Saying thanks for the gift of life

Bryan poster

Each year the lives of many New Zealanders are saved and transformed through the generosity of organ and tissue donors and their families.

Thank You Day, held on Sunday 18th November 2018, is an opportunity for the New Zealand community to say ‘thank you’ to all the individuals, both living donors and deceased, and donor families who have agreed to organ and tissue donation. The day is also an opportunity for transplant recipients to say thanks to the medical professionals, friends, family and often community who have supported them on their transplantation journey.

People of all ages need organ and tissue transplants and a transplant can mean the difference between life and death, being immobile or physically active, needing care themselves or being able to take care of their families, being blind or being able to see.

This Thank You Day Organ Donation New Zealand are launching a video (watch below) showing just how life-changing organ transplants are for the people who receive them. Among the recipients featured in the video is 73-year-old heart transplant recipient Bryan Eckersley.

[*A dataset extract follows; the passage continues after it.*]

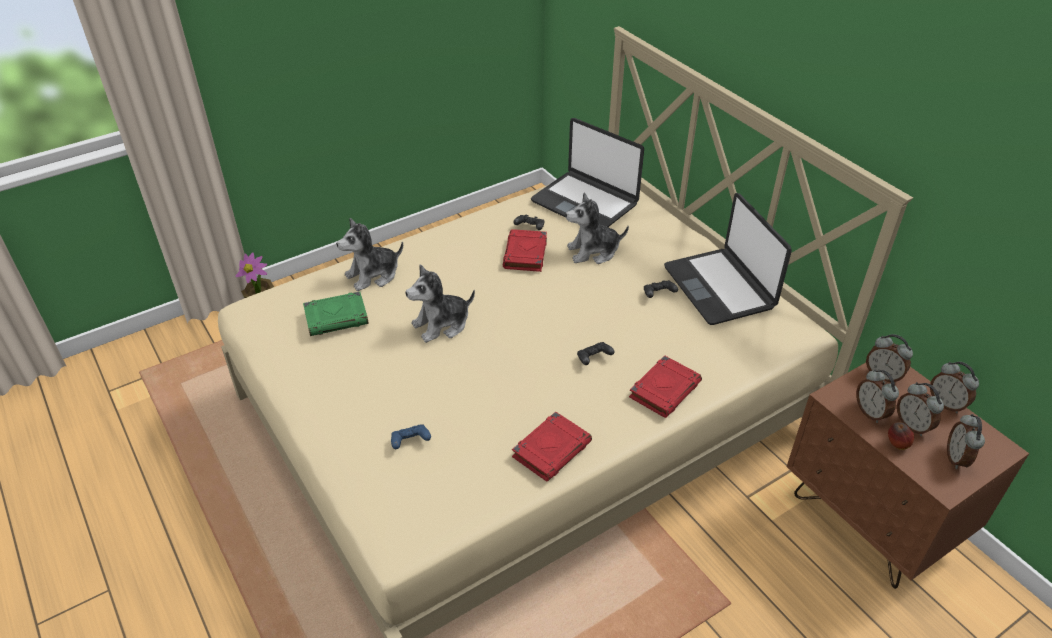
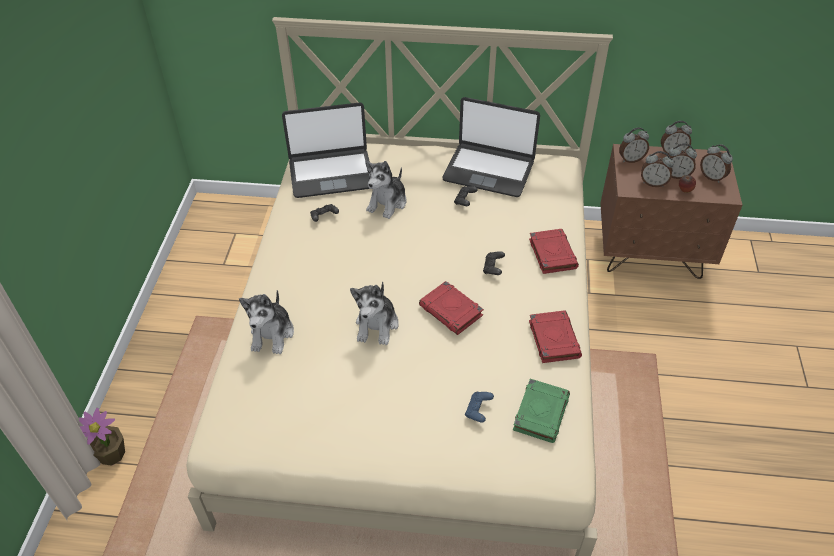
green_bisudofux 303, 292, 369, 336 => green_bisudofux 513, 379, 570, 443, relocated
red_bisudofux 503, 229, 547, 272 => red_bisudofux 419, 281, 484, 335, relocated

Bryan posterBryan was seriously ill in his sixties and ended up having a major heart attack and needed to be shocked back to life. He was placed on the heart transplant waiting list and in 2005 with an estimated three weeks left to live, he received a new heart from a deceased donor.

A keen road cyclist, Bryan is back in good health thanks to his transplant and has gone on to compete in the World Transplant Games and Australian Transplant Games collecting 63 medals for his efforts.

At the most recent Australian Transplant Games in Brisbane he set out to win three medals and came home with six!

He says he’s immensely grateful to his donor and their family, as thanks to the decision they made at an incredibly difficult time, he’s been given a second chance at life.

Organ Donation New Zealand (ODNZ) says that one donor has the potential to save the lives of up to 10 people through the donation of organs (heart, lungs, liver, kidney and pancreas) and tissues (eye tissue, heart valves and skin), while also transforming the quality of life for the recipients and their families.

There is no age limit for organ and tissue donation. If you are in a position where donation is possible, doctors will assess your organs following your death to determine whether donation is possible. Sometimes for medical reasons, you may not be able to donation your organs; however the donation of body tissues (eye tissue, heart valves and skin) can happen in most circumstances.

If you wish to become an organ or tissue donor, make sure you discuss this with your family. In the event of your death, a health professional will ask your family if they know your wishes. If you have told them, there is nothing else you need to do.